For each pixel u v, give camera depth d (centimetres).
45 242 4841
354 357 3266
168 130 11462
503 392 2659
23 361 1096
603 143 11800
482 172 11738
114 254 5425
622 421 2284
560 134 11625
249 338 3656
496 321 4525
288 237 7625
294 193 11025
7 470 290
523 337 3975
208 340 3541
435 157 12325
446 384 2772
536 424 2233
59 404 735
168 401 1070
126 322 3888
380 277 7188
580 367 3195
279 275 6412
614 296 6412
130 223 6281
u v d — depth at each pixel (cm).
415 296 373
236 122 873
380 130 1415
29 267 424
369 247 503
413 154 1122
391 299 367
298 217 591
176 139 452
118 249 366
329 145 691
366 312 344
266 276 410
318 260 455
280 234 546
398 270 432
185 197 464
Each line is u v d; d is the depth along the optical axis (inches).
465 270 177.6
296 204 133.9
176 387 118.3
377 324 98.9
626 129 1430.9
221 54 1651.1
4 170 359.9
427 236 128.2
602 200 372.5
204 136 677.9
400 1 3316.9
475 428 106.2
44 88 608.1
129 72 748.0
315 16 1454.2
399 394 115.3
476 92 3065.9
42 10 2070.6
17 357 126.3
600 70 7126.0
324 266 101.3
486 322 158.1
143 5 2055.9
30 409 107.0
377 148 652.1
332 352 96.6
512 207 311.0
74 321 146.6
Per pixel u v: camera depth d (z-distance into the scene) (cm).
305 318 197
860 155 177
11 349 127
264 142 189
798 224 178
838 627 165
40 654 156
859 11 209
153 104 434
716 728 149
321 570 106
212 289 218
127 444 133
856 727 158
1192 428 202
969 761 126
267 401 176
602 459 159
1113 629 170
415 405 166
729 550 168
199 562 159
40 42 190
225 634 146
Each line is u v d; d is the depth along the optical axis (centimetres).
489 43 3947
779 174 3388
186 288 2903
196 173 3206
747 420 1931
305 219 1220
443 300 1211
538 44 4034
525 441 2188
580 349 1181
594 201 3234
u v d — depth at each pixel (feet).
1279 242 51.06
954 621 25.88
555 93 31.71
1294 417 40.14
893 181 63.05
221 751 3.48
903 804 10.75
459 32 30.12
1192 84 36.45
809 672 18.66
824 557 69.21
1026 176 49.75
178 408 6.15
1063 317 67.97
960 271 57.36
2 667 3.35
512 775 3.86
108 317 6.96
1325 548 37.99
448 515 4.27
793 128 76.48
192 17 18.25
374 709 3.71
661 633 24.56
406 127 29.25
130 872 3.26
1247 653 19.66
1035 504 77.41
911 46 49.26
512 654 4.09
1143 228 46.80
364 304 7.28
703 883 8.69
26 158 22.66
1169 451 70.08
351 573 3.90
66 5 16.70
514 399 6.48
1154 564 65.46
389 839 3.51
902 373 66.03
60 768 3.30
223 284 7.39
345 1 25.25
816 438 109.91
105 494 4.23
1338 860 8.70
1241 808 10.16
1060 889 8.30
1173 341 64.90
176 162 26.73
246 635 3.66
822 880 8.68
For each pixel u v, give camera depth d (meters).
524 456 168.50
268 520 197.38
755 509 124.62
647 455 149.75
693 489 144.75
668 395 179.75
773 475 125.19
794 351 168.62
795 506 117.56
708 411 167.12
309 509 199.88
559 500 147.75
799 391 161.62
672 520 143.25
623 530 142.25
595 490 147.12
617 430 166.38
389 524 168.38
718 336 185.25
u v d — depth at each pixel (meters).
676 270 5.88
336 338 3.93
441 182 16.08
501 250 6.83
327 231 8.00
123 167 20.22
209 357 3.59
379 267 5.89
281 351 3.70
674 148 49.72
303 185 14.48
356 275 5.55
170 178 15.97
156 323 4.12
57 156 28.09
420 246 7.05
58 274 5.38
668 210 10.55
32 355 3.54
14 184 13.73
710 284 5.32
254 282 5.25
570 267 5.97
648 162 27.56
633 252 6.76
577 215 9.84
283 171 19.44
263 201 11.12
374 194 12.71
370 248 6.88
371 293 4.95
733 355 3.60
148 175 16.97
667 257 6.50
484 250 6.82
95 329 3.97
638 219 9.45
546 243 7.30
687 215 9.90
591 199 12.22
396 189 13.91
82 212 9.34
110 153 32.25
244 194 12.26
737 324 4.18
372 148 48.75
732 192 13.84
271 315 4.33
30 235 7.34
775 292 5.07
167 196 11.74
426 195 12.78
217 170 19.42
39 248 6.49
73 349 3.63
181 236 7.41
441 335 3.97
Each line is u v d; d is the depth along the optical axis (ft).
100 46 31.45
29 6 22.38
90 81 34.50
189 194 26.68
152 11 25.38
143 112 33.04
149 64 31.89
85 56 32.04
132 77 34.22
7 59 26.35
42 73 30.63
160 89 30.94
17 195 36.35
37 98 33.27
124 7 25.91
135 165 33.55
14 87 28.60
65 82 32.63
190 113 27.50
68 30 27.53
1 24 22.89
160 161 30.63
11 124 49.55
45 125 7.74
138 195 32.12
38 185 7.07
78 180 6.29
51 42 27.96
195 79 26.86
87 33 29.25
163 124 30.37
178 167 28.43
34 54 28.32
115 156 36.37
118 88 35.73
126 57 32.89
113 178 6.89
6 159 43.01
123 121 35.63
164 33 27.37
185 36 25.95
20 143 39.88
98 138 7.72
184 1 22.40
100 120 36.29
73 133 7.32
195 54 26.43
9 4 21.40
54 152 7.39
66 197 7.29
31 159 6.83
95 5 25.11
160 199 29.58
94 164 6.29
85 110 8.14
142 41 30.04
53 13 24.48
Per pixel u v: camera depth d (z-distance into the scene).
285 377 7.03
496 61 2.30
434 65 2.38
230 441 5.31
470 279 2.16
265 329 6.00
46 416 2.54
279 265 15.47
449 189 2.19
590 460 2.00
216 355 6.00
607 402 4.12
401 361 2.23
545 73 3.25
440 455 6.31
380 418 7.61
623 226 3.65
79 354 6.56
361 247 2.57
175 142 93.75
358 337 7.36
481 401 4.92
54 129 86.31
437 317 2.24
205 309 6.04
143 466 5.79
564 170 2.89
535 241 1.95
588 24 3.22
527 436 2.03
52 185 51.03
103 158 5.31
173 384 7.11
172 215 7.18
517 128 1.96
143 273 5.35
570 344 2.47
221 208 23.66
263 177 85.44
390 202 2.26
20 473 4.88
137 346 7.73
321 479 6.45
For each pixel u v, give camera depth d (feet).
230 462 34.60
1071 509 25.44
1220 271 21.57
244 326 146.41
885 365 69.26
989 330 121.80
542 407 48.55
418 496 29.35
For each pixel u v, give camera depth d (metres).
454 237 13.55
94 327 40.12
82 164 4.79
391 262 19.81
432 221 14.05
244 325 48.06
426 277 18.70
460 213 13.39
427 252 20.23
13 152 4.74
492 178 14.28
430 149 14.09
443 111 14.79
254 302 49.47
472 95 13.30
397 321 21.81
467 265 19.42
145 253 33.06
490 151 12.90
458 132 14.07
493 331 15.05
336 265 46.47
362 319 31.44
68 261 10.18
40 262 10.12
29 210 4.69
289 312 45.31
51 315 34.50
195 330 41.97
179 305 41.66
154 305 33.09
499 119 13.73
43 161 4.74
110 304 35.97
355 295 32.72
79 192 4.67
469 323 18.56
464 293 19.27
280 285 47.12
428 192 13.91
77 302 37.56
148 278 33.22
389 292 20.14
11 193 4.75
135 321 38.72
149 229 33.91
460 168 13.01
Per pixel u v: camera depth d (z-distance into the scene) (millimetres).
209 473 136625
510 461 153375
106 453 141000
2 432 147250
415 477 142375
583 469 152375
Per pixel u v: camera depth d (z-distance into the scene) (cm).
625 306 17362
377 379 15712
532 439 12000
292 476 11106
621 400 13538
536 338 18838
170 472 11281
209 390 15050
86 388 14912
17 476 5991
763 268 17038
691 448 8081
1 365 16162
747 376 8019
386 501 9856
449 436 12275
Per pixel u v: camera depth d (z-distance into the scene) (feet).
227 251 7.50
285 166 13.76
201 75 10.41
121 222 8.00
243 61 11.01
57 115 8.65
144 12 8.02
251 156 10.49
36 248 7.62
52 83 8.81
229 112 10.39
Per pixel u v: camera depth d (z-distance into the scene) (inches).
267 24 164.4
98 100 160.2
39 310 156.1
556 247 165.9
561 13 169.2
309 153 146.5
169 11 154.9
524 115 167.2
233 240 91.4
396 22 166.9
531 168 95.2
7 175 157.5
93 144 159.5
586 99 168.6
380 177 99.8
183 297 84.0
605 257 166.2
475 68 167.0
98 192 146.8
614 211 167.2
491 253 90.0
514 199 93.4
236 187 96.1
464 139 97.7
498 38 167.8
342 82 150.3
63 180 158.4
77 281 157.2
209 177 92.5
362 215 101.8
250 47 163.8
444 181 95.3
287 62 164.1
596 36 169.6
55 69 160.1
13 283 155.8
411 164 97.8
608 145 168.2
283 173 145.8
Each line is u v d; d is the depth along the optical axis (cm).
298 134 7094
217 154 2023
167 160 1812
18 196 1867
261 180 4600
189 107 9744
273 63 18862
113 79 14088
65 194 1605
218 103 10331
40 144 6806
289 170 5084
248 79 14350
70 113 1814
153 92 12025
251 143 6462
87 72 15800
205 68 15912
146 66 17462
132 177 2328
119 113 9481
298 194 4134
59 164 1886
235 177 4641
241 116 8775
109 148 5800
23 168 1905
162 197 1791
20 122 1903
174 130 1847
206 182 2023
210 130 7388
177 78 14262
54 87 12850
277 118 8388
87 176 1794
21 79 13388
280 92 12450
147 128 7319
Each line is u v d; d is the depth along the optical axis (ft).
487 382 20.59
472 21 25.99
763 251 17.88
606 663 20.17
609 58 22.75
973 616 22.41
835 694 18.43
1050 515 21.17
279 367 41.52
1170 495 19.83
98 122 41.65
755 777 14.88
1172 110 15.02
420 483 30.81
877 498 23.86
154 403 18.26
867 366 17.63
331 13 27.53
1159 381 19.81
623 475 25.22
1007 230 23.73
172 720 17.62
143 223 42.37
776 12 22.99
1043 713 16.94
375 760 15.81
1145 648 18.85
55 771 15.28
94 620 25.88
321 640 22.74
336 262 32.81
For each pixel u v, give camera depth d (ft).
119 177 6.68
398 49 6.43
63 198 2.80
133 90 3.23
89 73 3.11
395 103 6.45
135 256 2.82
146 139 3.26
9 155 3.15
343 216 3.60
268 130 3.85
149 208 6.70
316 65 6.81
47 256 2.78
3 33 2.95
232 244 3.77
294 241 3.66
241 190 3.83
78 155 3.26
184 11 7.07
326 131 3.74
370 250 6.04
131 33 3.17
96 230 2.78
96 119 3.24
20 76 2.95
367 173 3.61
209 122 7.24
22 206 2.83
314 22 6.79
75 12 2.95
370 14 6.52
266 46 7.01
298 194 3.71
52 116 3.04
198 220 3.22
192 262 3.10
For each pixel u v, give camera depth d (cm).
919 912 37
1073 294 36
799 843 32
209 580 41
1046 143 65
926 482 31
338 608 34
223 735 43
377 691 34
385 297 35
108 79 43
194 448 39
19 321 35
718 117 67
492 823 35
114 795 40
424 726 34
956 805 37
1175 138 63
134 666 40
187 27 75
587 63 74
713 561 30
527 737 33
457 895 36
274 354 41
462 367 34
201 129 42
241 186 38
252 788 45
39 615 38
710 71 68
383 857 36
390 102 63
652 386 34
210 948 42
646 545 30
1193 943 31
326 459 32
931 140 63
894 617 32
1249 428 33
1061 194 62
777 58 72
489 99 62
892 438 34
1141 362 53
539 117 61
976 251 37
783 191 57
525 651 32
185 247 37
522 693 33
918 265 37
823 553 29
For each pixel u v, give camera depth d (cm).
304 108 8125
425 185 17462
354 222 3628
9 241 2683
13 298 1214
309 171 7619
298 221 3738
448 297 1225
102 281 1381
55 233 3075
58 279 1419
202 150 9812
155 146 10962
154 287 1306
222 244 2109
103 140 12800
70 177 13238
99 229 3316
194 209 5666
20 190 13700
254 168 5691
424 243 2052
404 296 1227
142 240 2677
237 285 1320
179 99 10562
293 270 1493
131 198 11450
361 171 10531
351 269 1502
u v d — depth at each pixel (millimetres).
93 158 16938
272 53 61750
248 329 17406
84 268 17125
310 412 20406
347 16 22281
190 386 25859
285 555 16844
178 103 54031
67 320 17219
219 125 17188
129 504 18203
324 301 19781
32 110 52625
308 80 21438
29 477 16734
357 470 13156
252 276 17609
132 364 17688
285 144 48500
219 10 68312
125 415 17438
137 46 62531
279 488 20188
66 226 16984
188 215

◆ ◆ ◆ ◆ ◆ ◆ ◆

**Exercise instructions**
Your answer must be the lines above from the one containing "1173 341 64.90" to the one containing "160 199 29.58", both included, restated word for word.

**Response to the exercise**
1173 341 64.90
176 162 26.73
246 635 3.66
822 880 8.68
For each pixel u v, give camera depth d (meters).
524 456 168.50
268 520 197.38
755 509 124.62
647 455 149.75
693 489 144.75
668 395 179.75
773 475 125.19
794 351 168.62
795 506 117.56
708 411 167.12
309 509 199.88
559 500 147.75
799 391 161.62
672 520 143.25
623 530 142.25
595 490 147.12
617 430 166.38
389 524 168.38
718 336 185.25
u v d — depth at each pixel (meters).
676 270 5.88
336 338 3.93
441 182 16.08
501 250 6.83
327 231 8.00
123 167 20.22
209 357 3.59
379 267 5.89
281 351 3.70
674 148 49.72
303 185 14.48
356 275 5.55
170 178 15.97
156 323 4.12
57 156 28.09
420 246 7.05
58 274 5.38
668 210 10.55
32 355 3.54
14 184 13.73
710 284 5.32
254 282 5.25
570 267 5.97
648 162 27.56
633 252 6.76
577 215 9.84
283 171 19.44
263 201 11.12
374 194 12.71
370 248 6.88
371 293 4.95
733 355 3.60
148 175 16.97
667 257 6.50
484 250 6.82
95 329 3.97
638 219 9.45
546 243 7.30
687 215 9.90
591 199 12.22
396 189 13.91
82 212 9.34
110 153 32.25
244 194 12.26
737 324 4.18
372 148 48.75
732 192 13.84
271 315 4.33
30 235 7.34
775 292 5.07
167 196 11.74
426 195 12.78
217 170 19.42
39 248 6.49
73 349 3.63
181 236 7.41
441 335 3.97
Each line is u v d; d is the depth along the optical axis (ft).
100 46 31.45
29 6 22.38
90 81 34.50
189 194 26.68
152 11 25.38
143 112 33.04
149 64 31.89
85 56 32.04
132 77 34.22
7 59 26.35
42 73 30.63
160 89 30.94
17 195 36.35
37 98 33.27
124 7 25.91
135 165 33.55
14 87 28.60
65 82 32.63
190 113 27.50
68 30 27.53
1 24 22.89
160 161 30.63
11 124 49.55
45 125 7.74
138 195 32.12
38 185 7.07
78 180 6.29
51 42 27.96
195 79 26.86
87 33 29.25
163 124 30.37
178 167 28.43
34 54 28.32
115 156 36.37
118 88 35.73
126 57 32.89
113 178 6.89
6 159 43.01
123 121 35.63
164 33 27.37
185 36 25.95
20 143 39.88
98 138 7.72
184 1 22.40
100 120 36.29
73 133 7.32
195 54 26.43
9 4 21.40
54 152 7.39
66 197 7.29
31 159 6.83
95 5 25.11
160 199 29.58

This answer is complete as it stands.